» **WHAT YOU SHOULD DO**: With the pictures removed, write out the full listing below exactly.

» **DATA**:
Start of Block

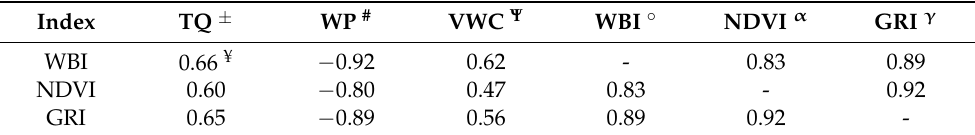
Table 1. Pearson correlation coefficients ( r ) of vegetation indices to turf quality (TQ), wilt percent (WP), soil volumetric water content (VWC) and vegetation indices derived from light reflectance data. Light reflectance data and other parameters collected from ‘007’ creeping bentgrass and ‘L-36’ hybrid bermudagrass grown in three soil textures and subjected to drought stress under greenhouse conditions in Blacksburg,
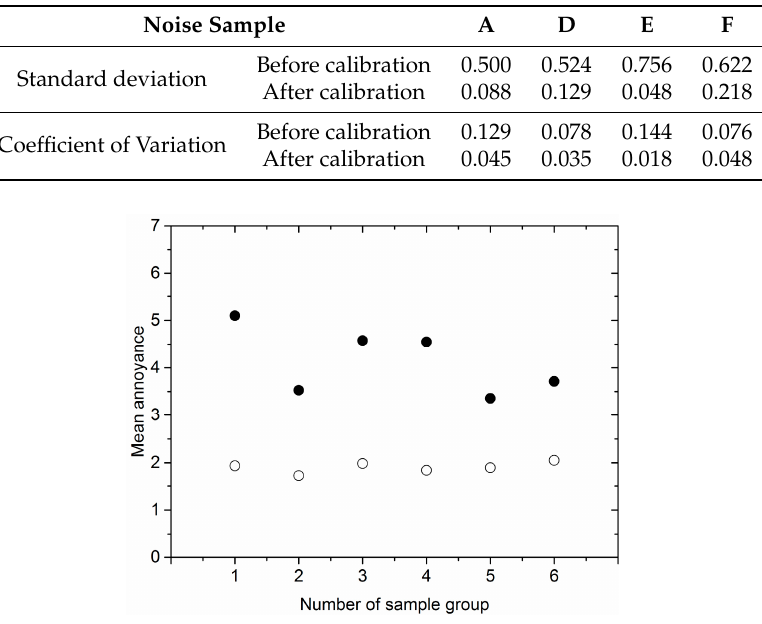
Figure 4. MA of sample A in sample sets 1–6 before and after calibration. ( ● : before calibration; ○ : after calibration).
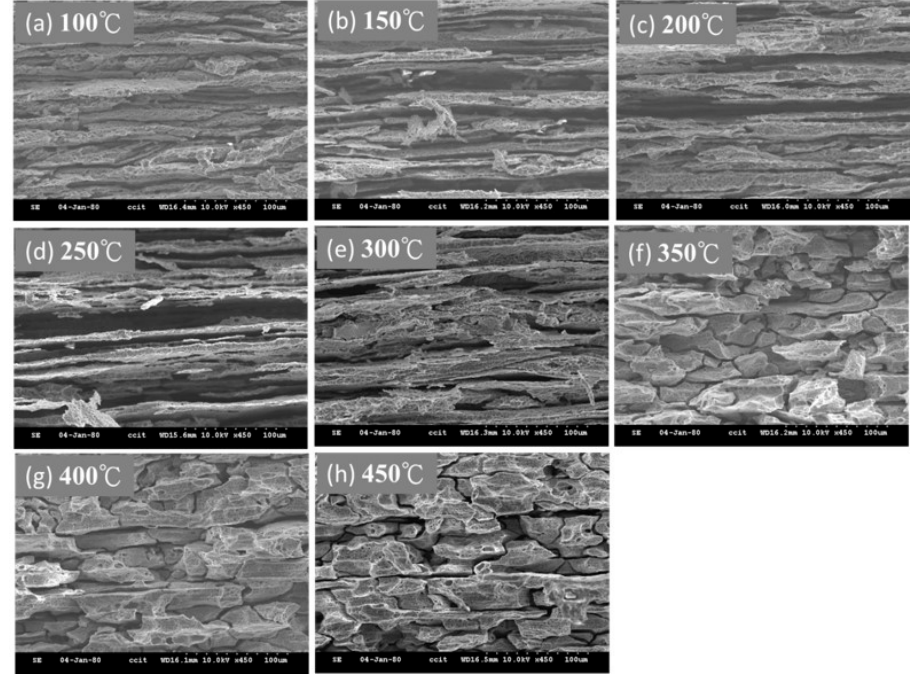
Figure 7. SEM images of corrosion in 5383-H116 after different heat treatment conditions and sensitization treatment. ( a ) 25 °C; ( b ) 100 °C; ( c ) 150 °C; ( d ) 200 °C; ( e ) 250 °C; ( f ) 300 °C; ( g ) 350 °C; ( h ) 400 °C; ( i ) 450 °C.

End of Block

» **RESULT OF THE TASK**:
Table 1. Pearson correlation coefficients ( r ) of vegetation indices to turf quality (TQ), wilt percent (WP), soil volumetric water content (VWC) and vegetation indices derived from light reflectance data. Light reflectance data and other parameters collected from ‘007’ creeping bentgrass and ‘L-36’ hybrid bermudagrass grown in three soil textures and subjected to drought stress under greenhouse conditions in Blacksburg,
Figure 4. MA of sample A in sample sets 1–6 before and after calibration. ( ● : before calibration; ○ : after calibration).
Figure 7. SEM images of corrosion in 5383-H116 after different heat treatment conditions and sensitization treatment. ( a ) 25 °C; ( b ) 100 °C; ( c ) 150 °C; ( d ) 200 °C; ( e ) 250 °C; ( f ) 300 °C; ( g ) 350 °C; ( h ) 400 °C; ( i ) 450 °C.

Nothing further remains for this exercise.